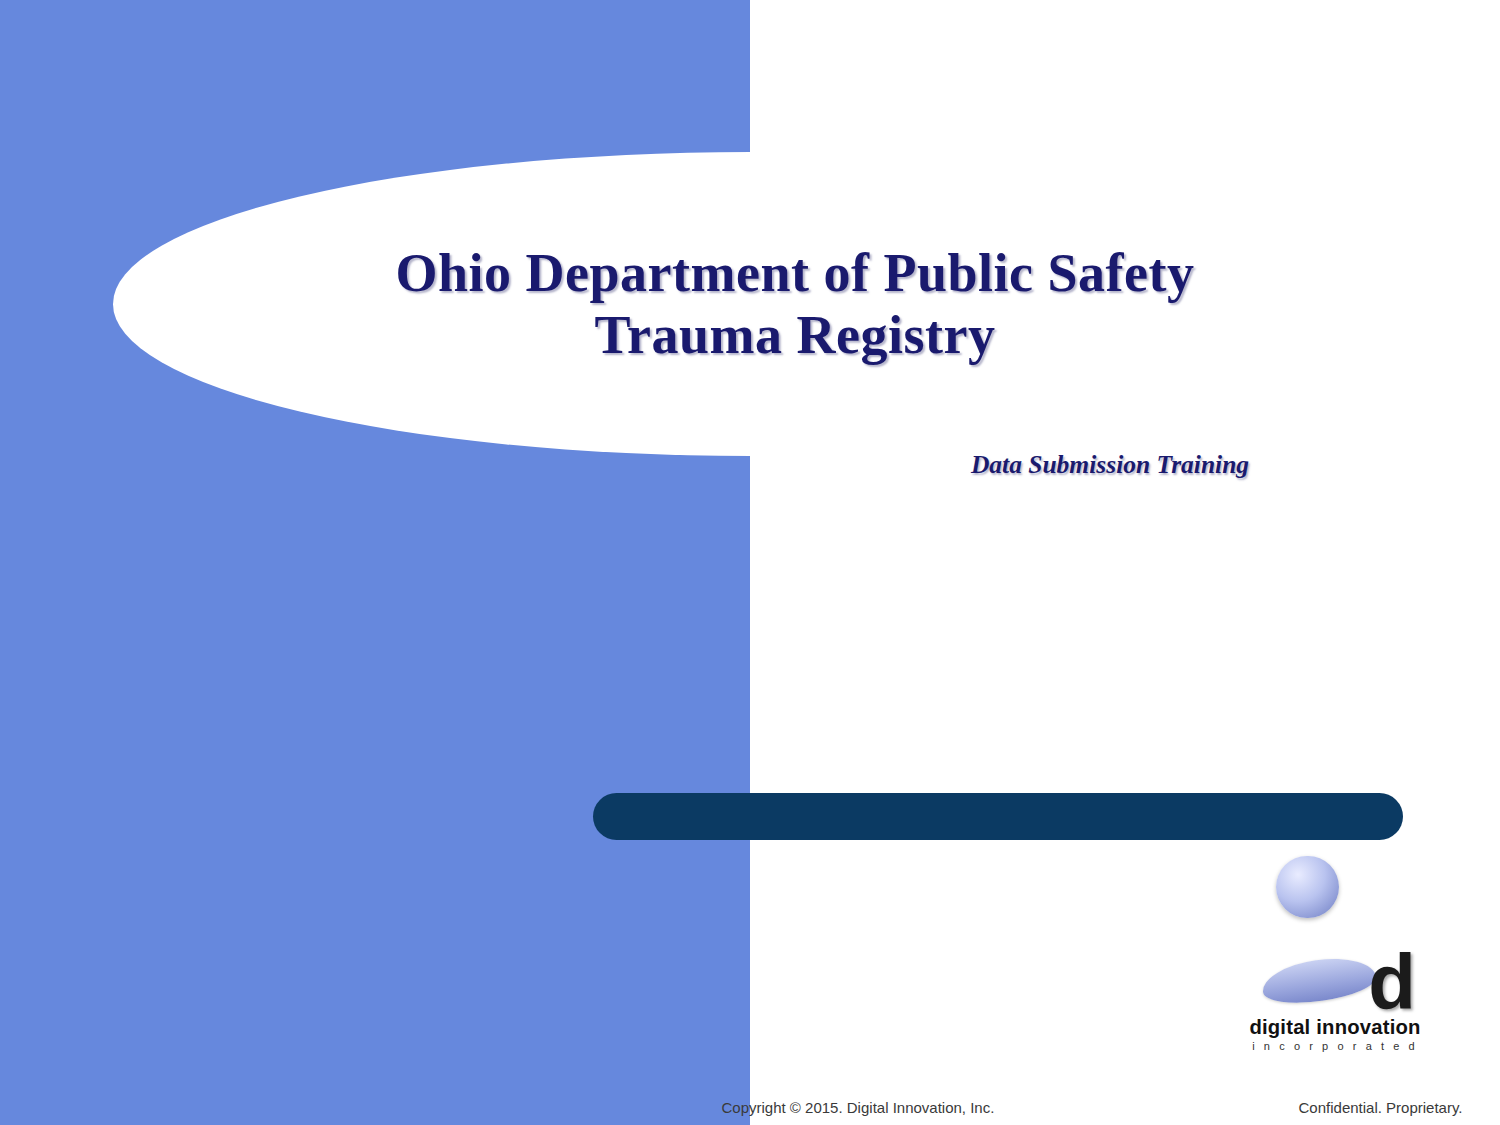Ohio Department of Public Safety
Trauma Registry
Data Submission Training
d
digital innovation
i n c o r p o r a t e d
Copyright © 2015. Digital Innovation, Inc.
Confidential. Proprietary.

-- Exercise details --
The answer should consist only of the lines from the one with "Copyright © 2015. Digital Innovation, Inc." to the final line of the records above, retyped word for word.

-- Exercise result --
Copyright © 2015. Digital Innovation, Inc.
Confidential. Proprietary.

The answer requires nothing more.